Regarding space and time (and responding to Erik at http://partiallyexaminedlife.com/2010/05/14/episode-19-kant-what-can-we-know/):
Kant is explicitly worried about the same thing that troubled Leibniz, which is there is a discord between mathematics and the concrete -- what we consciously see and touch in the world "out there." Leibniz was concerned with the paradox of the continuum: that points can have no extension (otherwise an infinite number of points couldn't lie on a line), and yet can't be done away with without getting rid of everything important to mathematics (e.g., that two lines always intersect at a point -- requiring aforesaid infinity). Hence this idea of an extension-less element being important to a branch of science (geometry broadly conceived) is troubling -- it suggests that science in fact falsifies the world. And it is on par with Hume's argument about causality. Kant explicitly notes in the Prolegomena that Leibniz's paradox goes away with his view (actually Leibniz successfully handled it as well with his version of phenomenalism).
It goes away because the intuitions are constructive, not merely extractive. These are unconscious, a priori constructions, not merely a matter of what we see consciously. And so when we come to what has been constructed within space and time and analyze it, we get things that could only be mind-related out of it, e.g. points and other abstractions that don't seem to belong to the world.
So in fact Kant's argument is meant to deal precisely with the case of parallel lines and the fact that we don't consciously "see" this sort of thing but get it only at the level of analysis of what's grounded in intuition.
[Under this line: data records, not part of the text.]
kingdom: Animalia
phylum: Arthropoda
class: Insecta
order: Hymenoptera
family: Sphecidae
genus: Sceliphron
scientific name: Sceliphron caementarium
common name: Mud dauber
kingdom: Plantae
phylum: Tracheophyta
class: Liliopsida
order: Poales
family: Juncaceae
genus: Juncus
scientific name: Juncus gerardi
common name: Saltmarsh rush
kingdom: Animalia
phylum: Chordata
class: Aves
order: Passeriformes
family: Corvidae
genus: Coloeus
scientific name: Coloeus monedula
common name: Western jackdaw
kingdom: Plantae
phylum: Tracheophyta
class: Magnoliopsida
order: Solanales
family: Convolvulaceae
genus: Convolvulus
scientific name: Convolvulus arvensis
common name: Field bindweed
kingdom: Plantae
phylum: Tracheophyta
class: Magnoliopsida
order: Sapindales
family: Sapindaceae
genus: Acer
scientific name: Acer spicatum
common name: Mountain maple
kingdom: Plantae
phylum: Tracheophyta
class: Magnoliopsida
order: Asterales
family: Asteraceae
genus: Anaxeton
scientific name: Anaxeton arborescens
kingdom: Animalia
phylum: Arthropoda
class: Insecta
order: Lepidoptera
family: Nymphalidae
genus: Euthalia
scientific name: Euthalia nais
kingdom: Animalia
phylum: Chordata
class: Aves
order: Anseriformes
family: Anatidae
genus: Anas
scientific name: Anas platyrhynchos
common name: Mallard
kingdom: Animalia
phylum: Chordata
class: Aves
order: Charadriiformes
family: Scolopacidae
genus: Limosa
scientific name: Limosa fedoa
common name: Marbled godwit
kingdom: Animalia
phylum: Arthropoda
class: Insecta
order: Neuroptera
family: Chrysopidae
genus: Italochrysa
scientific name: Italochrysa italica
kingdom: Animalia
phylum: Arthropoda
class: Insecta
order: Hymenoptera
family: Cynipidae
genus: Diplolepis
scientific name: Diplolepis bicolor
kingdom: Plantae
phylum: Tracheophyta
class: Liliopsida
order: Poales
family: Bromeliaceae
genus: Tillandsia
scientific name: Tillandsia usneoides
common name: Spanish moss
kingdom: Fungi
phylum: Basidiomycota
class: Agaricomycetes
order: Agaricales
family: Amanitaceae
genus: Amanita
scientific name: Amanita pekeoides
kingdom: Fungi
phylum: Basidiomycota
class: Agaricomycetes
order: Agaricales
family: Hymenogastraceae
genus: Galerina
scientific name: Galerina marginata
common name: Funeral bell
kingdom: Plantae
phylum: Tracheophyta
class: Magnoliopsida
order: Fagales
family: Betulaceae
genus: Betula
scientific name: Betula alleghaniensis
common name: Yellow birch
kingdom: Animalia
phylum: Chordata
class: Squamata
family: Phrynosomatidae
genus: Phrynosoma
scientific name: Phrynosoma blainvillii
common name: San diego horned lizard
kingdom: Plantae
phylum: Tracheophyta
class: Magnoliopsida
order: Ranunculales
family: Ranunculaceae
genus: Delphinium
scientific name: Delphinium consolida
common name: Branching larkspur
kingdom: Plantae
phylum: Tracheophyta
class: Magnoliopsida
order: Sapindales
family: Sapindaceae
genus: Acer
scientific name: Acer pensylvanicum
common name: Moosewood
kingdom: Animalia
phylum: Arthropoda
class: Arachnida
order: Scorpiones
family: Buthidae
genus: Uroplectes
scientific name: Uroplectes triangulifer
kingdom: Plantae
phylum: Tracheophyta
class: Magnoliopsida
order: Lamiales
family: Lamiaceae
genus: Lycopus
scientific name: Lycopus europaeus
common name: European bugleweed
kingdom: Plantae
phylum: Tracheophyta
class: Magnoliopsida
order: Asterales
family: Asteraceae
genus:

So I think the criticism misses the point here: again, Kant's spatial intuition is meant to deal with precisely these sorts of criticisms by dealing with space as a mental construction from which we get abstractions rather than as something that comes in through the senses -- and so vitiating the problem of a conflict between what's really in the world and what's just in the mind. So we're better off saying that the parallel postulate or the definition of points are grounded in intuition, not that they are themselves "intuitions" that require us to see invisible points or infinite lines.
When it comes to Dedekind, number theory, and the axiomatization of geometry, I think the fact that you can violate a postulate and still yield a consistent system actually lends support to the Kantian position in one way and vitiates it in another. Because it goes to show that the premises of every axiomatic system can either be arbitrarily chosen our must have some other source. It is just this source that Kant calls "intuition." The axioms cannot themselves be analytically derived from anything, or they wouldn't be axioms ... unless we get interference from other systems. Which is to say that a posteriori observations can come into conflict with intuition.
I think the accurate criticism of Kant is to say that he didn't conceive of the possibility of Geometric axioms being related inferentially to other areas of the physical sciences. Meaning that they could be modified by being grounded not in intuition but in back-calculation from the sciences to produce a geometry that satisfies another set of observations. To take a slightly related exmaple concerning the speed of light: You'll see that in Einstein's Electrodynamics of Moving Bodies, he preserves the seemingly inconsistent assertions of Galilean relativity and the constancy of the speed of light by warping space. If the speed of light is constant relative to all frames of reference, then it is the distances and times that go into speed that must differ between frames. So we have to alter something possibly grounded in intuition for the sake of meeting another empirical observation. (I'm not sure this is a violation of Geometrical intuition exactly -- how do we categorize Galilean relativity?).
Kant didn't conceive of the possibility of other empirical observations coming into conflict with spatial intuition. In other words, he didn't conceive of an inner conflict in his system between scientific inquiry (grounded in the understanding) and spatial intuition. The system is also iterative: empirical observations framed (partly) by one set of intuitions can come back to demand modification of those intuitions -- as a back-calculation that solves other problems. That's the way I would frame the criticism of Kant's views on space and time -- not that he chose the wrong system of Geometry (since Euclidean geometry is applicable to everyday experience), but that he didn't leave open the possibility of a conflict between scientific experience (at the level of the understanding) and spatiotemporal intuition; which is to say, he didn't understand that intuitions of space and time have their limits of applicability when it comes to the sciences. The understanding rules with an iron fist.
Frank Wasson says
How do you adjudicate these issues without already assuming principles that are able to do so?